There were a few things in this episode that left me rather unimpressed. From falling back on the accidental pervert trope to the uninspired character designs, I wasn't feeling this episode. And honestly, the actual contents of what we get here involving cosplay don't hold a candle to the vastly superior My Dress-Up Darling. But while I deducted a star for unoriginality, the anime did manage to earn it back—though not in any way I would have expected.
Simply put, our protagonist, Masamune, is a brilliantly realized character, even if I kinda hate his guts. He is the perfect example of a certain kind of otaku: the self-absorbed, holier-than-thou type. He can't get a girl and, instead of working on himself, he doubles down on the idea that he's fine the way he is—and that the kind of relationships others have he doesn't even want. Of course, this is a lie. He's lonely and deluding himself to protect his massive insecurities.
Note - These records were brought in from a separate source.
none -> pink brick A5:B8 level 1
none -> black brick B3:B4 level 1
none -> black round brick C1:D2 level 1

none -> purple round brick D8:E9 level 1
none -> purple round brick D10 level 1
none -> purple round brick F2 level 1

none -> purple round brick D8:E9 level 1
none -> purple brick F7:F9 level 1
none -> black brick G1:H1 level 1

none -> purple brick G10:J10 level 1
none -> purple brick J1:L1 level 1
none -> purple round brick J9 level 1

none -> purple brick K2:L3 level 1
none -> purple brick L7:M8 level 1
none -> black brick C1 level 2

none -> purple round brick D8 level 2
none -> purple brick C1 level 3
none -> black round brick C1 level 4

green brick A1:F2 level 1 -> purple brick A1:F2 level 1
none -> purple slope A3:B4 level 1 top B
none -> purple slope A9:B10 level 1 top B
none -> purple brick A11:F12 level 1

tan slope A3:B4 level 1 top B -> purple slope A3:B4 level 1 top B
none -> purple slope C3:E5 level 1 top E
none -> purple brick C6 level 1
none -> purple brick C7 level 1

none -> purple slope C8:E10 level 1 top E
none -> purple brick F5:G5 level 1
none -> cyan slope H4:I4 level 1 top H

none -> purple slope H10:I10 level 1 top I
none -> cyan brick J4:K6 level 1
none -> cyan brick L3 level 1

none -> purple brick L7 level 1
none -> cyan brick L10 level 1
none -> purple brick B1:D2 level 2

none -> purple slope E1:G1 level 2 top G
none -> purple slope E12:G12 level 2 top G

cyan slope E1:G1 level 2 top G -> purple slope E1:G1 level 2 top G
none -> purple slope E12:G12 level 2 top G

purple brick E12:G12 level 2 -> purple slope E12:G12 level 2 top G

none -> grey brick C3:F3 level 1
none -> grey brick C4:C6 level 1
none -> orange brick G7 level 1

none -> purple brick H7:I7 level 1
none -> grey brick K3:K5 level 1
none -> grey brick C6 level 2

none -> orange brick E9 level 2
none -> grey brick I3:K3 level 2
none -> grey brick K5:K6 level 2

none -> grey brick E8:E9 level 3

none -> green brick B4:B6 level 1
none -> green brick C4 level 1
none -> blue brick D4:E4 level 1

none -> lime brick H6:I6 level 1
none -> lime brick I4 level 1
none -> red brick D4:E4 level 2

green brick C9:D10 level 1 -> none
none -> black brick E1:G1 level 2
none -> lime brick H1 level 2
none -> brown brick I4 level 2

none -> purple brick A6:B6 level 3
And then he spouts great ideals—like that a true otaku would never judge someone based on the things they like—while at the same time looking for ways to gatekeep Lilysa from both the club and the Liliel fandom in general just because she's a girl. He doesn't even see his hypocrisy, and it's so true to life that it hurts. I don't know if the original author, Yū Hashimoto, was originally an otaku like this (and grew out of it) or if Hashimoto simply knew people like this. However, I am in awe of how well the character has been done, especially in a single 22-minute episode.
So, yeah. 2.5 Dimensional Seduction gets a 2.5 from me. And if nothing else, it elicited an emotional reaction (though probably not the one it was hoping for).